Directive:
Among the records below, find the lines that hold the word "KiCad" and report how many there are, with no other words.

Exercise inputs:
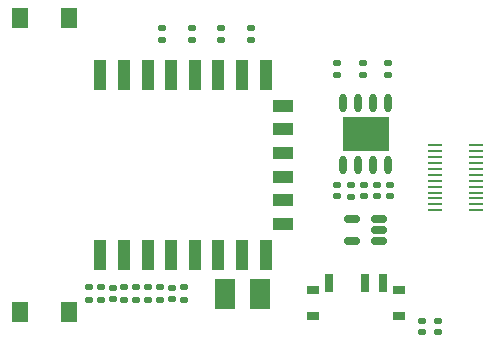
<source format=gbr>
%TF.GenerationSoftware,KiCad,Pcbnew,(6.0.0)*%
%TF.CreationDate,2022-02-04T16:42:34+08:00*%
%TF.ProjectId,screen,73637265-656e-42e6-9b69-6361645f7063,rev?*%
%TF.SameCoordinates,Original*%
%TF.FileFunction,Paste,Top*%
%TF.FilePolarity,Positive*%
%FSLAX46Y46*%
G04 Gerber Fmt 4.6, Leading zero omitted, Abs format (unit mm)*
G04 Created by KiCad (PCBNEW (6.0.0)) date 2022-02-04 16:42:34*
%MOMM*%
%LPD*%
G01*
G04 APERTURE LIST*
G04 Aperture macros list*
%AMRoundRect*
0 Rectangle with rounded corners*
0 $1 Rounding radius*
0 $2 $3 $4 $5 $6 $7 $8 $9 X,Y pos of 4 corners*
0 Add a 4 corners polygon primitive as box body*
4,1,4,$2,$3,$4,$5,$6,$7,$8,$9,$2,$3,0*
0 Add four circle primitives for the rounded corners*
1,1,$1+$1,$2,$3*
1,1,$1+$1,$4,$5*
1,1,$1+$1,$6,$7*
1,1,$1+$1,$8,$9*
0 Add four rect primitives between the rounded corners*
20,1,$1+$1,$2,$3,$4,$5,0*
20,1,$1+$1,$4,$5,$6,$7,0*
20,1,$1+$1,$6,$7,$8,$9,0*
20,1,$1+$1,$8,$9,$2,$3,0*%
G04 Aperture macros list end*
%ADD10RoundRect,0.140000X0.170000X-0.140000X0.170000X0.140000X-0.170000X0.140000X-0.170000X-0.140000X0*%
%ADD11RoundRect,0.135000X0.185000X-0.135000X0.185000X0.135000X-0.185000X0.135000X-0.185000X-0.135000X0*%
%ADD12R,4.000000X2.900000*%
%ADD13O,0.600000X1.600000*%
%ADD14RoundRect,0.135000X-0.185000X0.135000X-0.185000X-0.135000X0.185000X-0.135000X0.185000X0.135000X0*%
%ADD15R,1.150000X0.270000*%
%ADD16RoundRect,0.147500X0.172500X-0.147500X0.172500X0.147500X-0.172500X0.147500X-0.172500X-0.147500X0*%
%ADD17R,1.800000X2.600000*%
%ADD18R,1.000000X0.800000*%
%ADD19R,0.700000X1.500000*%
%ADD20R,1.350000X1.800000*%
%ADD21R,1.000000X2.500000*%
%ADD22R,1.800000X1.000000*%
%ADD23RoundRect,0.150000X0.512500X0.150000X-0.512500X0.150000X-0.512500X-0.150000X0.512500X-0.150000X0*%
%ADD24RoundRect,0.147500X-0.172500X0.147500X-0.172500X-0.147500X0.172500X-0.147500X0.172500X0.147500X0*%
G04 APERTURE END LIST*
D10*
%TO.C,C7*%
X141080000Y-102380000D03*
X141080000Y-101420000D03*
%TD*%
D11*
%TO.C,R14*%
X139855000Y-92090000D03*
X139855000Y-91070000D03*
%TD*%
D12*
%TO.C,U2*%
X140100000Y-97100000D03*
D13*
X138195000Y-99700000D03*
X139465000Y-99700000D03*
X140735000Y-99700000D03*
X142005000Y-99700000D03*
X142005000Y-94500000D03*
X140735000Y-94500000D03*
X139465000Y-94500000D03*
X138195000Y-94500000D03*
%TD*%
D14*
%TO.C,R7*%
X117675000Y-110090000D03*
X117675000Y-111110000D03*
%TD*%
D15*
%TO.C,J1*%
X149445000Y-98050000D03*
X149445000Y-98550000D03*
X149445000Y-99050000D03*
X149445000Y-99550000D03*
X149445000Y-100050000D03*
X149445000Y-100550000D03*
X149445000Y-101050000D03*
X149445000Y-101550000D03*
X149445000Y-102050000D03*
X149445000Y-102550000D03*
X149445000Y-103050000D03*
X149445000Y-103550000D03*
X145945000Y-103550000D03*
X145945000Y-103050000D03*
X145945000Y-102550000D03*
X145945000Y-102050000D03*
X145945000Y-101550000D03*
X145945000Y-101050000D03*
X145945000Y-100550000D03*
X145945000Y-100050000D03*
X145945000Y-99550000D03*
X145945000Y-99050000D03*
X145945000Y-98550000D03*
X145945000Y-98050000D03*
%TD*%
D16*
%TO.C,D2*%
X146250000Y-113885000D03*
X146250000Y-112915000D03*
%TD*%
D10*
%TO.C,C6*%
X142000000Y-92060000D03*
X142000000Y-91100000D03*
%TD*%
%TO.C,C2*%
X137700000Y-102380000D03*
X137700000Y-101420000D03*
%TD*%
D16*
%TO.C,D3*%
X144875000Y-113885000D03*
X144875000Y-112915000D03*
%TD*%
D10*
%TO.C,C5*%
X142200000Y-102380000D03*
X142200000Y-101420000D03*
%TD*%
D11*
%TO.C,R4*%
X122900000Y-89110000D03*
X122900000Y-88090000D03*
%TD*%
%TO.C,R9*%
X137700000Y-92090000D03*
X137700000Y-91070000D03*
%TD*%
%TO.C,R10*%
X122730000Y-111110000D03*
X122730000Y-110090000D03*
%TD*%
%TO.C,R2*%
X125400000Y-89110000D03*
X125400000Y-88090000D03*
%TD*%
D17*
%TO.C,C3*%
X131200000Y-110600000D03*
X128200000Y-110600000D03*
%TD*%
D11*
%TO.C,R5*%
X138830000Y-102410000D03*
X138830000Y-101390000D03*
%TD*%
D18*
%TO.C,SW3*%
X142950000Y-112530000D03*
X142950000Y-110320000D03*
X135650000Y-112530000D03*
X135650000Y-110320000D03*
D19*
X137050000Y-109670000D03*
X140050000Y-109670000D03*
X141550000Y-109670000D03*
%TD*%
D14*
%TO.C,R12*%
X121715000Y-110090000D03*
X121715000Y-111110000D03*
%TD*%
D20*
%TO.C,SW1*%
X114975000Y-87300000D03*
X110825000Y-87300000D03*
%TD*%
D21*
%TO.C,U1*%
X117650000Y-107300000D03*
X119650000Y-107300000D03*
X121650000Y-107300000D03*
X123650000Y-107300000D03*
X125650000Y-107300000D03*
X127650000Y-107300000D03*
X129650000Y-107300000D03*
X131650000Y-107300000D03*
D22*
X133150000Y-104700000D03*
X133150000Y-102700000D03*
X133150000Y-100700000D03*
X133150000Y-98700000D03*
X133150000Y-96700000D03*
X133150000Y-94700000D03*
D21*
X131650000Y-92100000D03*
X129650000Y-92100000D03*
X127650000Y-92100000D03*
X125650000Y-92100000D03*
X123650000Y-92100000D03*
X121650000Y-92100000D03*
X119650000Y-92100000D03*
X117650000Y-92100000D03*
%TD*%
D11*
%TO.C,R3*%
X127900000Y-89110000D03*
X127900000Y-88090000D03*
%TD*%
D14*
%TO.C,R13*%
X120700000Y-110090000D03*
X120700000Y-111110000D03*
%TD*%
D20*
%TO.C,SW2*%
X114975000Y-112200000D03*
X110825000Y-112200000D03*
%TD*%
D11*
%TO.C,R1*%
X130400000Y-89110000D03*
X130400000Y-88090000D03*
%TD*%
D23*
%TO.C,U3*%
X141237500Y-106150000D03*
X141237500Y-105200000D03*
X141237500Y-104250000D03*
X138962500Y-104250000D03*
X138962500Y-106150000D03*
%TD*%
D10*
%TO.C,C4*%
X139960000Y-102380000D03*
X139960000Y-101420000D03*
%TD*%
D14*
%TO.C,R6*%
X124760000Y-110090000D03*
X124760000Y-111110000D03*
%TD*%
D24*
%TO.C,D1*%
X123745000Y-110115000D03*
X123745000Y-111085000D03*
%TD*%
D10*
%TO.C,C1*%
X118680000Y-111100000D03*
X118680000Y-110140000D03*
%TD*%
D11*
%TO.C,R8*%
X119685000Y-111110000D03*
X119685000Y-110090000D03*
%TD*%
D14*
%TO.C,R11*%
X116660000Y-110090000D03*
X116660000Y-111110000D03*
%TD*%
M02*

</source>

Response:
2